= Heinrich Wladimir Mohamed Radja =

Heinrich Wladimir Mohamed Radja (1917 – 7 January 1976) was a Surinamese entrepreneur and politician.

Mohamed Radja was initially a civil servant at customs and during the Second World War he was transferred to the section 'Prijszetting'. Eventually he made it there to section head. At the 1949 Surinamese general election he was elected as VHP-candidate to become a member of the Estates of Suriname. Out of the six VHP members of the Estates of Suriname only two were Muslim: S.M. Jamaludin and H.W. Mohamed Radja. In 1950 both came in conflict with the VHP and started working together with the NPS. At the snap election in 1951 Mohamed Radja was not reelected. Around 1954 he was dismissed after a sick leave.
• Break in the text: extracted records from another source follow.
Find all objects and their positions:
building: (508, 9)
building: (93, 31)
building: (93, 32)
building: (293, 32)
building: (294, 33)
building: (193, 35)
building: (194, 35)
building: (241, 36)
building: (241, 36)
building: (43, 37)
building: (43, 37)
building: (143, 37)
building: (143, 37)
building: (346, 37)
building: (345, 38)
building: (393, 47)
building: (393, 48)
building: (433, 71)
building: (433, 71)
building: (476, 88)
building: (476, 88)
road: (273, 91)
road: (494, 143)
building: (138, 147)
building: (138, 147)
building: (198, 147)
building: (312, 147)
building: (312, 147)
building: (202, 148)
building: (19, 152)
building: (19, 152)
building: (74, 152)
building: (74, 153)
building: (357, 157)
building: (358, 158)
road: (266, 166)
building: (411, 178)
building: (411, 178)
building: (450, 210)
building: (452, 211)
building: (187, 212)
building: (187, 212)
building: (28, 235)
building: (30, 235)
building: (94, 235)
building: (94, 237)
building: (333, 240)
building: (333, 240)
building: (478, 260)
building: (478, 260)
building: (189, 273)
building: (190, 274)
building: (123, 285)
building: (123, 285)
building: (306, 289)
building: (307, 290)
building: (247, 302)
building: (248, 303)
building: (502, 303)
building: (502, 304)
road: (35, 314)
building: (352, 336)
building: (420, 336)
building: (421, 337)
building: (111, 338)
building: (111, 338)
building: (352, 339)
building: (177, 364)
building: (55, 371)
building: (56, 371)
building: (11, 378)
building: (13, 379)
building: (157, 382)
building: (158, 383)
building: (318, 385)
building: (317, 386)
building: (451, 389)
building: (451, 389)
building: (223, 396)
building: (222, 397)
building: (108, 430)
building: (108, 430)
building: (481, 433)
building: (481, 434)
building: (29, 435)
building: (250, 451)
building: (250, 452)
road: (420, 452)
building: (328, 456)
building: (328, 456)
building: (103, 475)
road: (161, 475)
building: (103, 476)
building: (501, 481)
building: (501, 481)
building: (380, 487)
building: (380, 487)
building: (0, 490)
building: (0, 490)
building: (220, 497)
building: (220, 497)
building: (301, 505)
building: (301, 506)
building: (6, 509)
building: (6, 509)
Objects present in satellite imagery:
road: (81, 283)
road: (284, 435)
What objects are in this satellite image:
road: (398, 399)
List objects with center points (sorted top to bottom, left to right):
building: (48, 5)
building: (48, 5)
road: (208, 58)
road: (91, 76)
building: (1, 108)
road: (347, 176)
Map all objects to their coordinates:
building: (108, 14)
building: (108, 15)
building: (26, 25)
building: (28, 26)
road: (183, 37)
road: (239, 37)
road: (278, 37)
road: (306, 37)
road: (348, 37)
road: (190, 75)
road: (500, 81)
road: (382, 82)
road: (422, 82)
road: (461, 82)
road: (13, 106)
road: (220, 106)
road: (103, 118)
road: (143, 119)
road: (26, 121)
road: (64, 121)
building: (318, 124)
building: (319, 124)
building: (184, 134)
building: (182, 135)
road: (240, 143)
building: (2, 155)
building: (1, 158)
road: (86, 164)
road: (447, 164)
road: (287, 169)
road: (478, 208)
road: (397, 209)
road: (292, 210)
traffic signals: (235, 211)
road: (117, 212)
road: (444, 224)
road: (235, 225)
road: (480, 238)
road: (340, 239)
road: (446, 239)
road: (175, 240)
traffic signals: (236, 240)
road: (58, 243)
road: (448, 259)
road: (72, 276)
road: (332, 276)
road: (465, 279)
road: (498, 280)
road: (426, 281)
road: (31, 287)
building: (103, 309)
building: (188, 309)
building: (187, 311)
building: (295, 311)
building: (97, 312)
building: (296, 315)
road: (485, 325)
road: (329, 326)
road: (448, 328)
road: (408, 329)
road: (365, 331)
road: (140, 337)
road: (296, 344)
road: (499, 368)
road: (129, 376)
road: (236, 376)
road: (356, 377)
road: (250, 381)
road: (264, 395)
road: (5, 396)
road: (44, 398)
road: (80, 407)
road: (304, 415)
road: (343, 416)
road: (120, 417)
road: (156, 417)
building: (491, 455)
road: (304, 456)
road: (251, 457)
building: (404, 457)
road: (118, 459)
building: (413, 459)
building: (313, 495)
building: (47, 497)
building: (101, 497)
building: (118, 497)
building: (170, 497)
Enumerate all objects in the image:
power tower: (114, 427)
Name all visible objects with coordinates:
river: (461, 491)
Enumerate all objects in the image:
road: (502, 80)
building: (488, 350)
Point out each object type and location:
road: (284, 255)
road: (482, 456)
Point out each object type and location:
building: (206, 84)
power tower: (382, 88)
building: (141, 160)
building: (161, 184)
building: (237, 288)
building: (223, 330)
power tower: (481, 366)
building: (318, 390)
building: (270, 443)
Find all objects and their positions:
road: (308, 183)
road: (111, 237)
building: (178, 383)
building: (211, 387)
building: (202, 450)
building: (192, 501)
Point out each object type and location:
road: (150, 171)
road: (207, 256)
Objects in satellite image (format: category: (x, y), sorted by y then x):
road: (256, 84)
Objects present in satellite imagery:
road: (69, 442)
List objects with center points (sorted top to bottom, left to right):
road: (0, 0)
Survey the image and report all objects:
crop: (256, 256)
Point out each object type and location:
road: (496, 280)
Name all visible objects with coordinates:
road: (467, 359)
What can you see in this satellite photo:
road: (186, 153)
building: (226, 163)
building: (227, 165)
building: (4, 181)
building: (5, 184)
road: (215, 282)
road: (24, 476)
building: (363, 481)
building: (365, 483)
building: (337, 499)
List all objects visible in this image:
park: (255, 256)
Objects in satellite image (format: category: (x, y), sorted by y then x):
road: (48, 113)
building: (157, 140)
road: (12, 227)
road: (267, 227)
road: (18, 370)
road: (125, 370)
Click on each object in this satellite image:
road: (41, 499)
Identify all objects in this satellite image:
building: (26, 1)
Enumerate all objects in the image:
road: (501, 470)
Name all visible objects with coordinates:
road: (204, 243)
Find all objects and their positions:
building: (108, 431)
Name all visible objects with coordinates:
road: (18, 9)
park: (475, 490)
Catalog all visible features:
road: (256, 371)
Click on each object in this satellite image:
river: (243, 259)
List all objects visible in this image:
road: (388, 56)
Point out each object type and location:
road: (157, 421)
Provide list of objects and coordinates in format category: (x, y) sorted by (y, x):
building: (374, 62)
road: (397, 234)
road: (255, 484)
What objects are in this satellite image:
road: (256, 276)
He became an entrepreneur and beside that he was from 1953 to 1961 the chairman of the Surinaamse Islamitische Vereniging (SIV). In 1962 he succeeded G.R. Chin Ten Fung as chairman of the Suriname Chamber of Commerce and Industry. At the end of 1971 Mohamed Radja started 'De Patriot'; a newspaper of which he became the chief editor. After a fire at his printing company MORA in 1973, the newspaper stopped. He was also involved in the design of the mosque at the Keizerstraat in Paramaribo. Mohamed Radja died on 7 January 1976.